When an individual of sound body, mind and disposition sees this, the temptation is to throw the baby out with the bathwater, declare anarchy and burn all previous work. Anyone who thinks more than a step ahead of themselves knows why anarchy fails: by destroying the idea of order, along with the dead order, it reduces society to a lowest common denominator, and almost always restores the type of abuse it complained about. This is why revolutions fail. It’s why France went from feudal aristocracy to crass commercial oligarchy in one generation. It’s why the people in Cuba, despite a revolution, are still earning $17 a month. It’s why the United States went from complaining about freedom from Great Britain to having its own Alien and Sedition acts to suppress dissenters within a handful of decades. Entropy occurs and the solution is not more radical entropy.

There is an exception afforded by civilization: a cultural revolution.

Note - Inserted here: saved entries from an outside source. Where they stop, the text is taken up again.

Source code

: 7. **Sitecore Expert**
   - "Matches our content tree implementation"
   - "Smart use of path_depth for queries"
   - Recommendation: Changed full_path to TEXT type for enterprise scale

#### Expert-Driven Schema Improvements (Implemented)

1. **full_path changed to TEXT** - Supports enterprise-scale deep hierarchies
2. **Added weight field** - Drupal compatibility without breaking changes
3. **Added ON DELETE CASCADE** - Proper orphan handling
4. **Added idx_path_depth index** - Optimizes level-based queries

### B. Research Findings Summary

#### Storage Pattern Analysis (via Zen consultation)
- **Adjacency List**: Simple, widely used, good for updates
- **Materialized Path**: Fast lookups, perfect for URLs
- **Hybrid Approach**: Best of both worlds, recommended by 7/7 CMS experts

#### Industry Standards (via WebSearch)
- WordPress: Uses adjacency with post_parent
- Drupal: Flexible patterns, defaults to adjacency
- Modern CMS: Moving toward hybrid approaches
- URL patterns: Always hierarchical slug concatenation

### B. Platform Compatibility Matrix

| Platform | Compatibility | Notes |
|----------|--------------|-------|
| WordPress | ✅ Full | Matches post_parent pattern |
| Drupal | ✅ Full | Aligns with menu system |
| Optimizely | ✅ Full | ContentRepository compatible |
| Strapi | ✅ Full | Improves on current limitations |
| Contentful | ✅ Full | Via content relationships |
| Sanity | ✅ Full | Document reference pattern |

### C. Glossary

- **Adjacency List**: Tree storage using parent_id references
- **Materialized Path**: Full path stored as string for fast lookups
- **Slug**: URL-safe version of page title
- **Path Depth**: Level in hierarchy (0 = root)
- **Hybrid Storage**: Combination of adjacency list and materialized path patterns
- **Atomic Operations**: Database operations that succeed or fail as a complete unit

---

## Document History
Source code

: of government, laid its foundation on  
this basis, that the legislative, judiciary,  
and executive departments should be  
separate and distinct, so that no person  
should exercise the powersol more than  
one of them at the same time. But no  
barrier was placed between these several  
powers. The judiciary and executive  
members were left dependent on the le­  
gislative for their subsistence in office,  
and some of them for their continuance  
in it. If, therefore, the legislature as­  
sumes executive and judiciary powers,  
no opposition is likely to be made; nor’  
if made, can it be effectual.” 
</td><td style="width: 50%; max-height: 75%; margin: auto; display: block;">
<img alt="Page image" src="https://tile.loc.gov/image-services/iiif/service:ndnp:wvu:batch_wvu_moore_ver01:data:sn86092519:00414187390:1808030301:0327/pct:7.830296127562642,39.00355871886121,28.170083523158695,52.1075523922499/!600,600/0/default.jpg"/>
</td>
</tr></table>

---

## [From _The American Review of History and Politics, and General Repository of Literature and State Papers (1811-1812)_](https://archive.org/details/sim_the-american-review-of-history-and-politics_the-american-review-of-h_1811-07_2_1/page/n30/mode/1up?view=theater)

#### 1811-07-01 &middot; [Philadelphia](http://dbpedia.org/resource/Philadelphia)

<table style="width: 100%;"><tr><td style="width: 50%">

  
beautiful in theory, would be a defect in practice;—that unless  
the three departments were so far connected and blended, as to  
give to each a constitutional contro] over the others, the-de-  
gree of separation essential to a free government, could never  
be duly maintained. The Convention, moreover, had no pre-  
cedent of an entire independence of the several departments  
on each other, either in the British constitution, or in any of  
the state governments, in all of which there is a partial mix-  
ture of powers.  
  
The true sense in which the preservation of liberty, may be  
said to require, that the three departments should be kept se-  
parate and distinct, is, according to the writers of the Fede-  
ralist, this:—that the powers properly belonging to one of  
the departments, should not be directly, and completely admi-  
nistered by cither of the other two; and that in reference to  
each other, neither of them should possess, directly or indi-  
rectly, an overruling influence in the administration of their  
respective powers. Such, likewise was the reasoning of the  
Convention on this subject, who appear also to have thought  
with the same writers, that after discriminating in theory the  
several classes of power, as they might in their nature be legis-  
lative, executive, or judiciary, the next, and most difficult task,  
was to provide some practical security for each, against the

These can take the form of art, philosophy or even customs. Their aim is to change the abstract goal of a society, not its methods. They work because when the underlying assumptions are changed, the way people aim their current methods changes. Over time, the methods evolve toward a greater state of organization and effectiveness as a result.

Black metal and death metal are an artistic revolution that was first obscure, and now is big. One reason we struggle here to find the best is so that we preserve its legacy accurately and deliver a realistic portrait of what its artists believed. The practical reason for this is so that a cultural revolution can occur, subverting old and dead paradigms and replacing them with more realistic — more adapted, for you Charles Darwin fans — ones.

If you think our reviews are harsh, think about why. You have one life. You have limited time. If not now, in the future. You only have time for the best. You don’t need filler; you need music and art that drives your spirit to greater heights. You don’t need “uplifting” or “realism,” which are basically two sides of the same coin (feeling strong emotion through delusional easy answers or negativity encouraging you to do nothing). You need a battle cry.

It’s the mission of this site to preserve, nurture and encourage the best of that battle cry so your time is rewarded and you can participate in the greatest change of civilization in your time. We see no reason to bloviate over the failings of the past, or over the mixed fortunes of metal now. We see a point in holding high the best of past and present and looking toward the future.

Join us.

0 thoughts on “Why cultural revolutions are superior”

  1. nibe says:

    this page is one of the most profound and thoughtful on the net.
    keep going!

  2. Anna says:

    “If you think our reviews are harsh, think about why. You have one life. You have limited time. If not now, in the future. You only have time for the best. You don’t need filler; you need music and art that drives your spirit to greater heights.”

    Wow. That inspired me like you wouldn’t believe.